__EXERCICE PROPOSÉ A__. Comptez les lignes de la liste qui contiennent la chaîne « autoBeamOff », puis indiquez uniquement ce nombre.

__EXTRAIT DU DOCUMENT__.
= = = = =
Lettre de Jean-Paul Sartre à Simone de Beauvoir:

Le 6 novembre [1939]

Mon charmant Castor,

Comme c'était triste hier soir de laisser cette petite personne toute seule dans le noir. Un moment j'ai eu l'idée de retourner et puis j'ai pensé: "À quoi bon ? Ça sera cinq minutes et puis après ça sera plus dur de se séparer." J'ai marché très vite jusqu'à l'école, je savais tout le temps que cette chère petite personne était encore là, à cinq cents mètres de moi, ça m'a empêché de lire tout un grand temps.

Mais vous savez, au fond, j'étais profondément heureux. Vous comprenez, ça m'avait secoué, ces cinq jours, secoué dans ma vase et puis j'y retombais, mais c'est formidable tout ce que ça m'a donné. D'ailleurs ça m'a donné une seule chose, tout simplement mais que rien ne peut valoir, votre présence toute seule et toute nue et vos petits visages et vos tendres sourires et vos petits bras autour de mon cou. Mon amour c'est bien vrai, ce qu'on disait souvent, que je pourrais vivre avec vous n'importe où. Après ça j'étais un peu inquiet, pas bien sûr de moi et puis je me demandais qu'est-ce que vous deveniez, si tout marchais bien pour vous; j'imaginais ce train noir et froid.
= = = = =
__Données conservées d'une collection__.
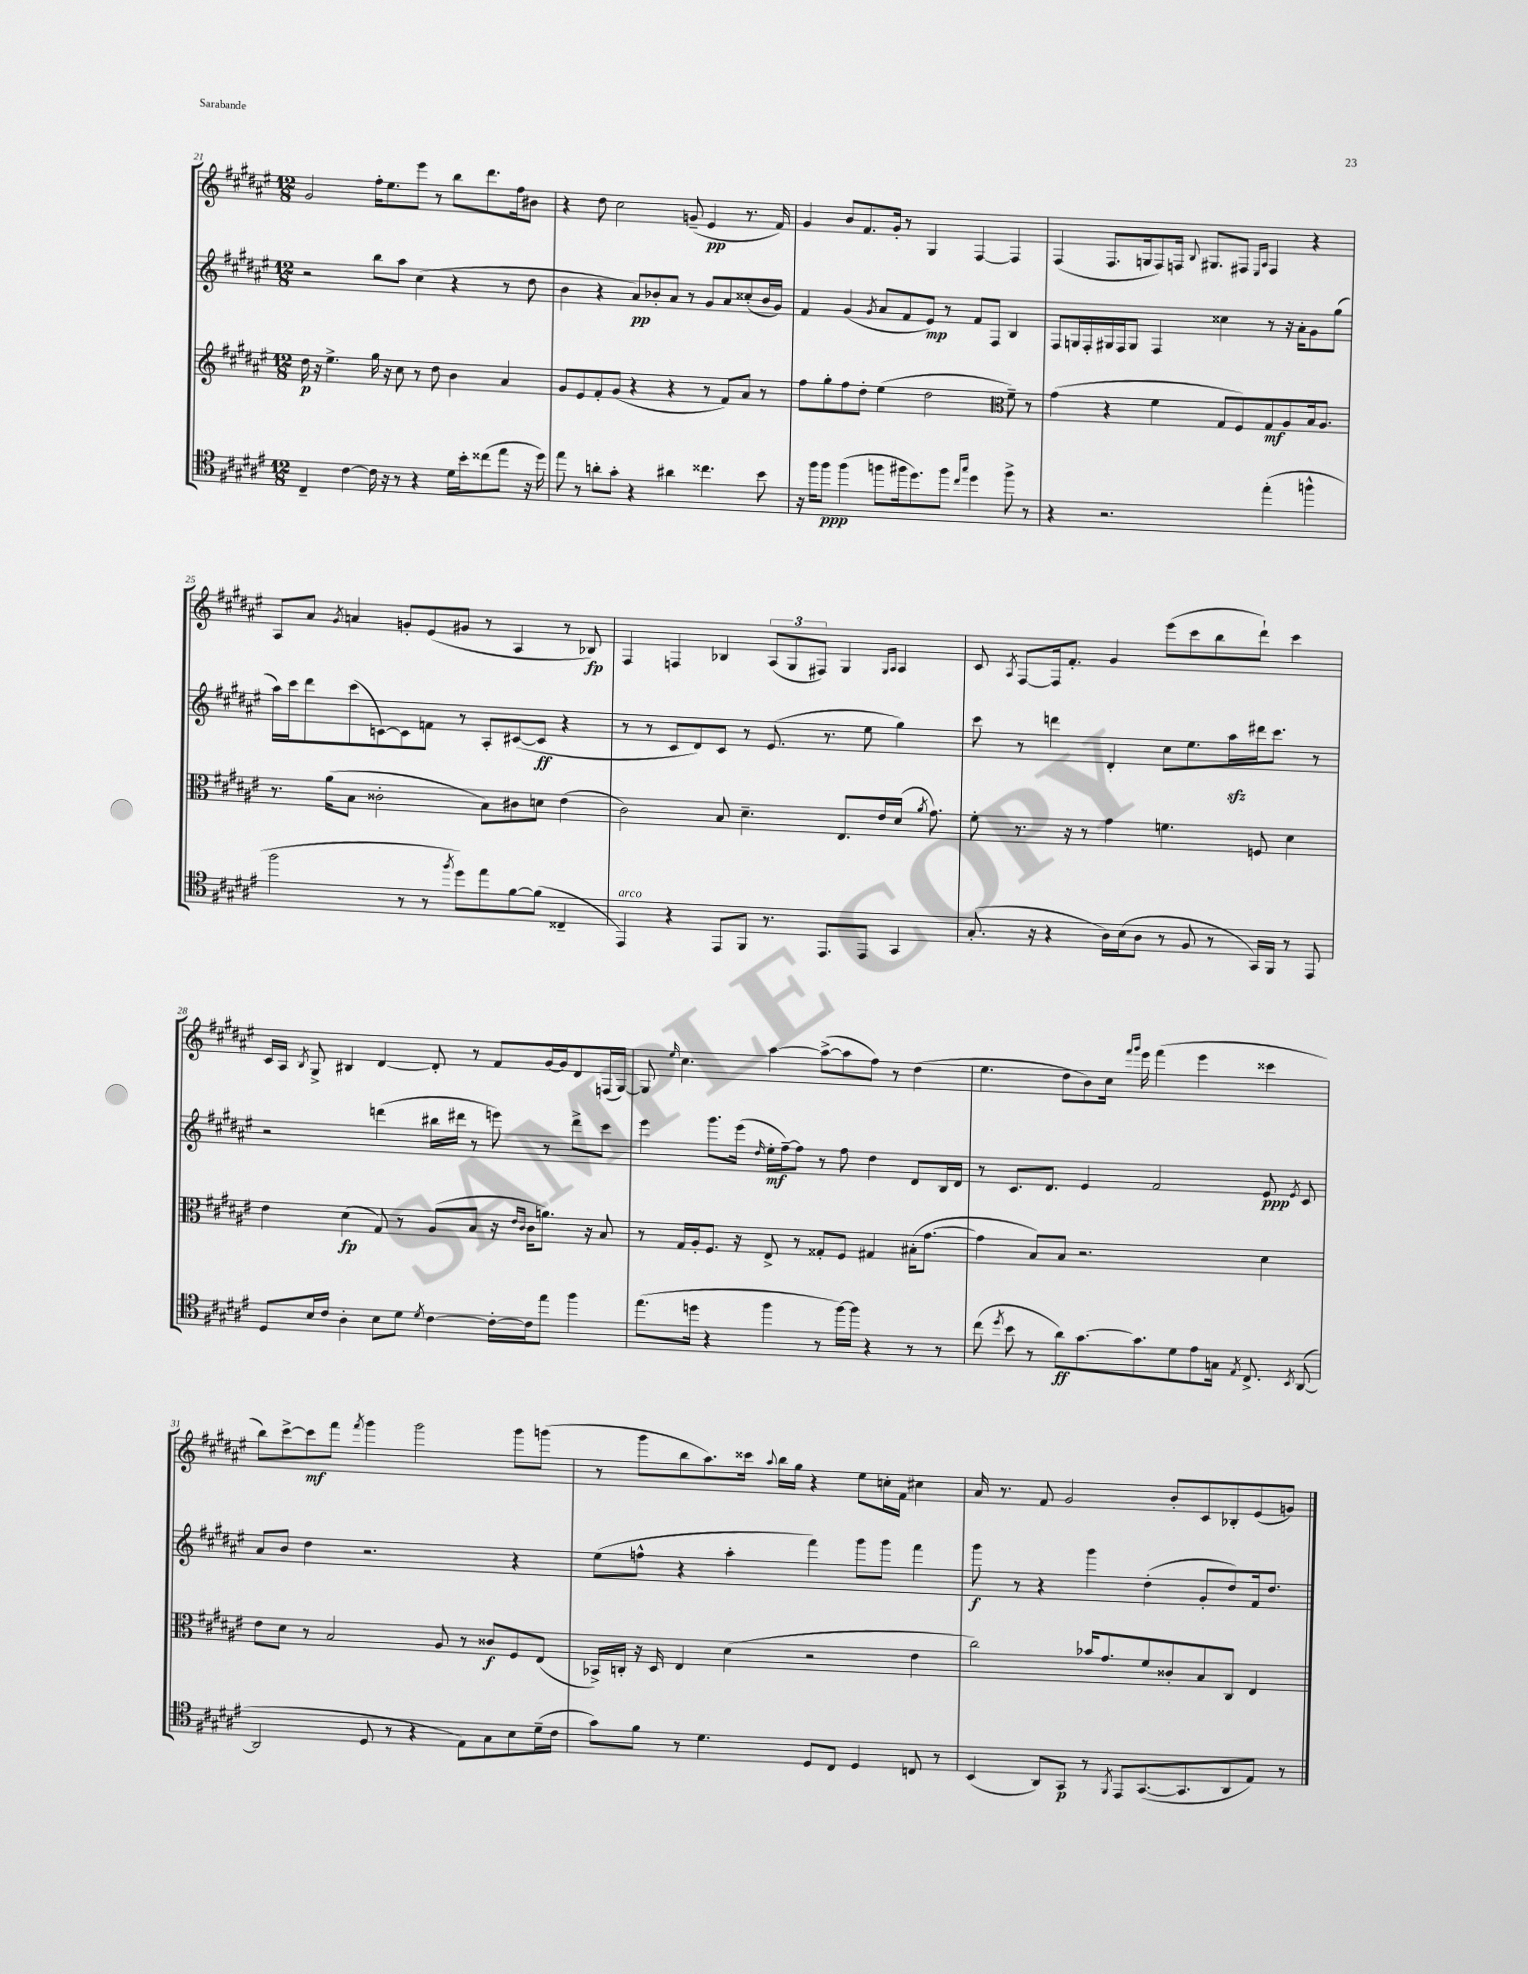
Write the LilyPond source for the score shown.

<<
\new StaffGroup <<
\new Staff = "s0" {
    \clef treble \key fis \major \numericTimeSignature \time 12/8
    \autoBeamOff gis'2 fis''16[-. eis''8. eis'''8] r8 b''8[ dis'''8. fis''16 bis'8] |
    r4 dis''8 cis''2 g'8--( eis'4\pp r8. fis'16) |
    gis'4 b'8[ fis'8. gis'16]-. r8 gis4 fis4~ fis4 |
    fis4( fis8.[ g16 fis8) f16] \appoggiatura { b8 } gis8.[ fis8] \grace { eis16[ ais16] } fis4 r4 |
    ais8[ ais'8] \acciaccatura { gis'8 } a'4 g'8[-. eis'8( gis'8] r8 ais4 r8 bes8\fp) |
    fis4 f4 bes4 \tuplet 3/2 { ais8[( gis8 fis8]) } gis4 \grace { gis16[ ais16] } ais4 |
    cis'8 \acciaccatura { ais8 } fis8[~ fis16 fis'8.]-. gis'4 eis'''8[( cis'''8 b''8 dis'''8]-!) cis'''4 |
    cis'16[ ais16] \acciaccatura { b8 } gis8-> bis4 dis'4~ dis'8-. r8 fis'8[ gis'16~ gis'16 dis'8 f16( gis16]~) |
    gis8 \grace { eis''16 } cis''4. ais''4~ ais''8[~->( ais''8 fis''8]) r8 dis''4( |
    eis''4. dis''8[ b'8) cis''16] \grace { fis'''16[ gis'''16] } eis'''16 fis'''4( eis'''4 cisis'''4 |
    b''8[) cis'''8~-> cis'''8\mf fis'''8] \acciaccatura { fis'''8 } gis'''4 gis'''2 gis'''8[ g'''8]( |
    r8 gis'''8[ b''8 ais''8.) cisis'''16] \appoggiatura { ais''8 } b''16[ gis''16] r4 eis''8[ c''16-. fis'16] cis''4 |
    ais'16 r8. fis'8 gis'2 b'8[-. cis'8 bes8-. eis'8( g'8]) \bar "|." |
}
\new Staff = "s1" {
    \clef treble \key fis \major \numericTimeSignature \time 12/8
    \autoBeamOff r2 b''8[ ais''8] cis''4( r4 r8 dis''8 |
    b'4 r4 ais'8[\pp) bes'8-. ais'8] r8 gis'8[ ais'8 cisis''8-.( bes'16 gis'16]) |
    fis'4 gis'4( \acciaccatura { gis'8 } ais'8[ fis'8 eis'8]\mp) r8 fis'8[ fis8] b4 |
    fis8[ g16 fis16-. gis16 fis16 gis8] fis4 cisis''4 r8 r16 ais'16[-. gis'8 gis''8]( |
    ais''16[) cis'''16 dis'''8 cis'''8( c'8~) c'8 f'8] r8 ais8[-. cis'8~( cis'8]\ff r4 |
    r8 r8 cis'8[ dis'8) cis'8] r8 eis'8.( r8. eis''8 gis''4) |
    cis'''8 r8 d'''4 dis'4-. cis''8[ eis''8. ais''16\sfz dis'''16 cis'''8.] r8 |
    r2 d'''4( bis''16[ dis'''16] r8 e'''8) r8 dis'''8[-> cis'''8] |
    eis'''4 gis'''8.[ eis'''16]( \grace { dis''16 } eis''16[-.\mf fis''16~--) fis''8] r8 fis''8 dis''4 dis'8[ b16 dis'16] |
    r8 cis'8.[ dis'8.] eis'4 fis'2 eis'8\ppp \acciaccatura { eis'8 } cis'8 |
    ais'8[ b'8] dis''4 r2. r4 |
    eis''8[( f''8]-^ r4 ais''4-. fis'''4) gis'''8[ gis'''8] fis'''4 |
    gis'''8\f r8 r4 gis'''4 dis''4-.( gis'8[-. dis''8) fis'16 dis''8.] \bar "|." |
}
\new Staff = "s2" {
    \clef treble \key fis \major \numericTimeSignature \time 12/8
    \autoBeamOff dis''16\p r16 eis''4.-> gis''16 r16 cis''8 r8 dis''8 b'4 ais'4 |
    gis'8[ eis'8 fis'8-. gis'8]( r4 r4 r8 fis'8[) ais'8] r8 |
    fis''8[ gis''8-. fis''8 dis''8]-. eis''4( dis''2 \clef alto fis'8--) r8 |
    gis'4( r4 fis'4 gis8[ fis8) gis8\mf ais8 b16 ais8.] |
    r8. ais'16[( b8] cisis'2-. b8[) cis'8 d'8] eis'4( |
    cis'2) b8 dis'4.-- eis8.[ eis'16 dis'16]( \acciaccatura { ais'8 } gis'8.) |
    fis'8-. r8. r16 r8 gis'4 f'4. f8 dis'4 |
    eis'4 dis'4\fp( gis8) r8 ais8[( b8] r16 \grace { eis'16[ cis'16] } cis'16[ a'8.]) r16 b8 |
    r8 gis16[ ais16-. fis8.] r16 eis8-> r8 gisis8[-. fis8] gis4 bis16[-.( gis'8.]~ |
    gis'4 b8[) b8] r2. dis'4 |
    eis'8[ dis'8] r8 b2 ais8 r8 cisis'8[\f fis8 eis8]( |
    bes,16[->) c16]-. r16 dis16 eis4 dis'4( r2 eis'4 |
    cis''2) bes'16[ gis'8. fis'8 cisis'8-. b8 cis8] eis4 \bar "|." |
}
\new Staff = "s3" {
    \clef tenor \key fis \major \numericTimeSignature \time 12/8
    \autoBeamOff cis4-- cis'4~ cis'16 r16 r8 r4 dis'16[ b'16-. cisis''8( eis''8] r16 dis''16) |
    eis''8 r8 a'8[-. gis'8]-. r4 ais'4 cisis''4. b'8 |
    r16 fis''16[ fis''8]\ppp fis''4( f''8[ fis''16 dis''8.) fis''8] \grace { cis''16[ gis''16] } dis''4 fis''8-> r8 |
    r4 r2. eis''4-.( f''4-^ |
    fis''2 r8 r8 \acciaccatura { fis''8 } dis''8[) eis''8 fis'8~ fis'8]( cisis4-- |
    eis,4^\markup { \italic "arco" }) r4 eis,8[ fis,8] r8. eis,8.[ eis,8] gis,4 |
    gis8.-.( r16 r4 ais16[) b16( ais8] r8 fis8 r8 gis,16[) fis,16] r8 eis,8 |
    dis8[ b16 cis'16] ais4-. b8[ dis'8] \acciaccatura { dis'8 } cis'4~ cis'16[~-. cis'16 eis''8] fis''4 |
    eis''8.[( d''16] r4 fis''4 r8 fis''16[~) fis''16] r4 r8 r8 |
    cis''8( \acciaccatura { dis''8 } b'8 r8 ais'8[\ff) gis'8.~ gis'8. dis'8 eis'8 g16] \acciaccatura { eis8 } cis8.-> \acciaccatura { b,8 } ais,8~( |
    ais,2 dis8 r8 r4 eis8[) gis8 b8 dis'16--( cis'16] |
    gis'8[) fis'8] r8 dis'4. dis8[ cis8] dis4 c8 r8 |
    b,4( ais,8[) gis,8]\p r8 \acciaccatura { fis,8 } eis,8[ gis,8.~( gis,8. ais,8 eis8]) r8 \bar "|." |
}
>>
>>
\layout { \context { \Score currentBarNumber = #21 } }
= = = = =
__EXERCICE PROPOSÉ B__. Recopiez intégralement la lettre ci-dessus, sans y apporter la moindre modification.

__RÉPONSE COMPLÈTE A__. 4

__RÉPONSE COMPLÈTE B__.
Lettre de Jean-Paul Sartre à Simone de Beauvoir:

Le 6 novembre [1939]

Mon charmant Castor,

Comme c'était triste hier soir de laisser cette petite personne toute seule dans le noir. Un moment j'ai eu l'idée de retourner et puis j'ai pensé: "À quoi bon ? Ça sera cinq minutes et puis après ça sera plus dur de se séparer." J'ai marché très vite jusqu'à l'école, je savais tout le temps que cette chère petite personne était encore là, à cinq cents mètres de moi, ça m'a empêché de lire tout un grand temps.

Mais vous savez, au fond, j'étais profondément heureux. Vous comprenez, ça m'avait secoué, ces cinq jours, secoué dans ma vase et puis j'y retombais, mais c'est formidable tout ce que ça m'a donné. D'ailleurs ça m'a donné une seule chose, tout simplement mais que rien ne peut valoir, votre présence toute seule et toute nue et vos petits visages et vos tendres sourires et vos petits bras autour de mon cou. Mon amour c'est bien vrai, ce qu'on disait souvent, que je pourrais vivre avec vous n'importe où. Après ça j'étais un peu inquiet, pas bien sûr de moi et puis je me demandais qu'est-ce que vous deveniez, si tout marchais bien pour vous; j'imaginais ce train noir et froid.